The cleared resource mix consisted of 43 percent natural gas, 21 percent nuclear, 20 percent coal, 5 percent demand response, 4 percent hydro, 2 percent wind, 2 percent oil, and 1 percent solar. The auction procured 774 megawatts of new generation and uprates, while total offered supply increased modestly from the prior auction.
A joint statement from the Electric Power Supply Association and PJM Power Providers Group highlighted the shift from record-low supply prices in the previous decade. They emphasized the need to remove non-market barriers such as permitting and siting delays, address supply chain constraints, and provide regulatory certainty to accelerate resource development.
In Pennsylvania, Governor Josh Shapiro reiterated his efforts to curb price increases through a complaint to the Federal Energy Regulatory Commission that led to the current cap. “I sued PJM because it is unacceptable for them to do nothing as consumers pay sky-high utility bills while getting nothing in return,” Shapiro said. “My Administration has once again stopped billions of dollars in unnecessary and unjustified energy price hikes from being passed on to families and businesses.” Shapiro has advocated for building more generation in Pennsylvania and warned of potential withdrawal from PJM if reforms do not advance, though such a move would mark an unprecedented change for the grid operator.

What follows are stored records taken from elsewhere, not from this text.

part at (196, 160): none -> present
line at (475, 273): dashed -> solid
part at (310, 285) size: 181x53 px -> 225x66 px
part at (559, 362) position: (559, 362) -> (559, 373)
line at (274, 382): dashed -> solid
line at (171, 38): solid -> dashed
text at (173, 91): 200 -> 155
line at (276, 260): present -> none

Senator Gene Yaw, Republican chair of the Pennsylvania Senate Environmental Resources and Energy Committee, described Shapiro’s threats as “impressive” and “misguided.” He attributed rising prices to policy decisions favoring renewables that led to premature retirements of baseload generation without adequate replacements. “The real reason electricity prices are rising is because we’re not producing enough of it,” Yaw said. “Making PJM the boogeyman is good short-term politics. Artificially and temporarily capping electric rates stifles new generation and sends the message: don’t build in the PJM grid.”

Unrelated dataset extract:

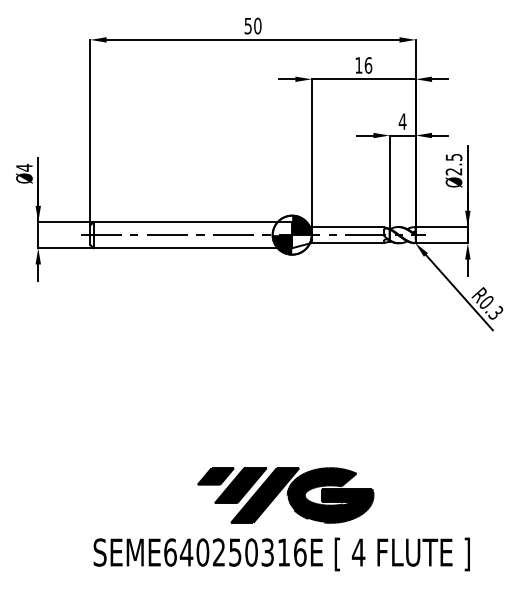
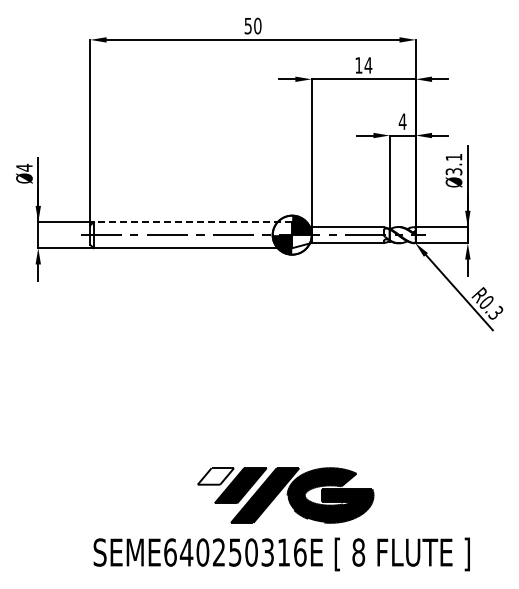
text at (368, 65): 16 -> 14
text at (453, 164): Ø2.5 -> Ø3.1
line at (192, 222): solid -> dashed
fill at (215, 476): present -> none
text at (358, 552): 4 -> 8
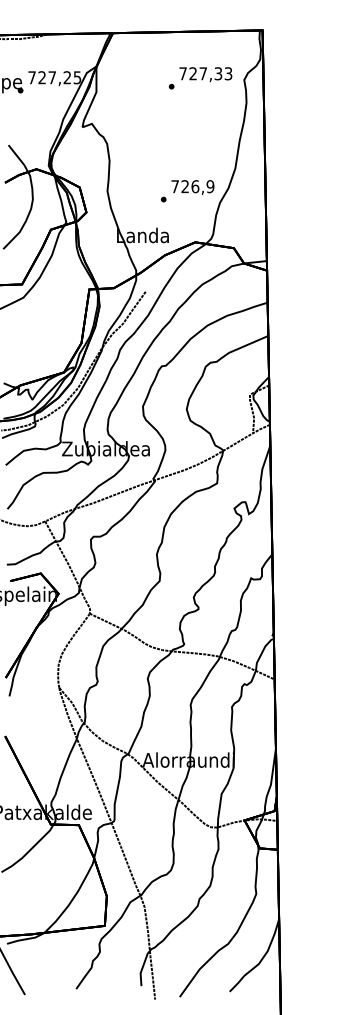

For Southern Maryland residents served by utilities such as Southern Maryland Electric Cooperative and Pepco in the PJM region, these capacity results contribute to the cost component of retail electricity bills. Capacity charges form a portion of supply costs, and higher auction prices typically translate to upward pressure on rates, though the exact impact depends on utility rate structures and state oversight. The region, including Calvert, Charles, and St. Mary’s counties, relies on the PJM grid for reliable power amid growing demand from residential, commercial, and data center developments.

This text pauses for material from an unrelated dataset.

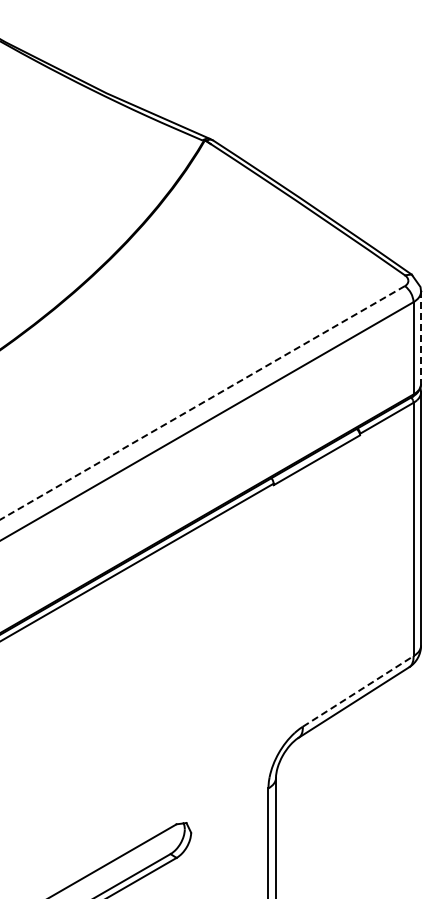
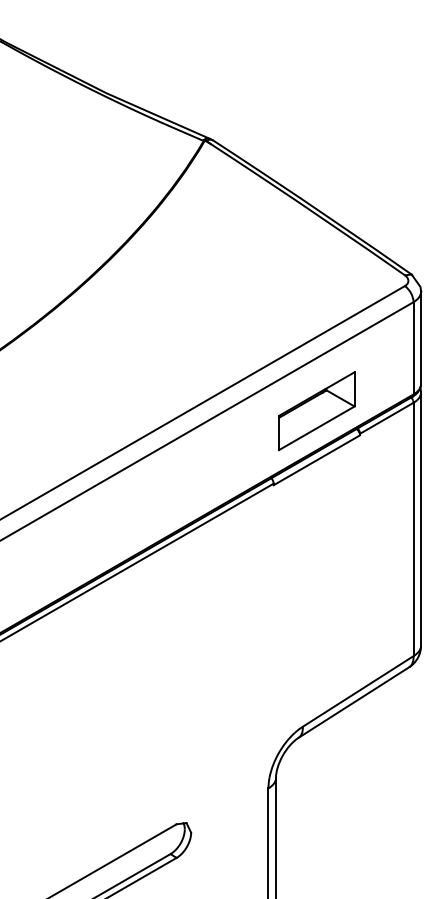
line at (421, 338): dashed -> solid
line at (202, 403): dashed -> solid
part at (316, 411): none -> present
line at (358, 691): dashed -> solid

PJM continues interconnection reforms to process queued projects, with more than 170,000 megawatts reviewed since 2023 and about 57 gigawatts securing agreements or studies. However, many projects face external hurdles like permitting and financing. The auction underscores the challenge of aligning supply additions with explosive load growth, particularly from data centers, while maintaining grid reliability.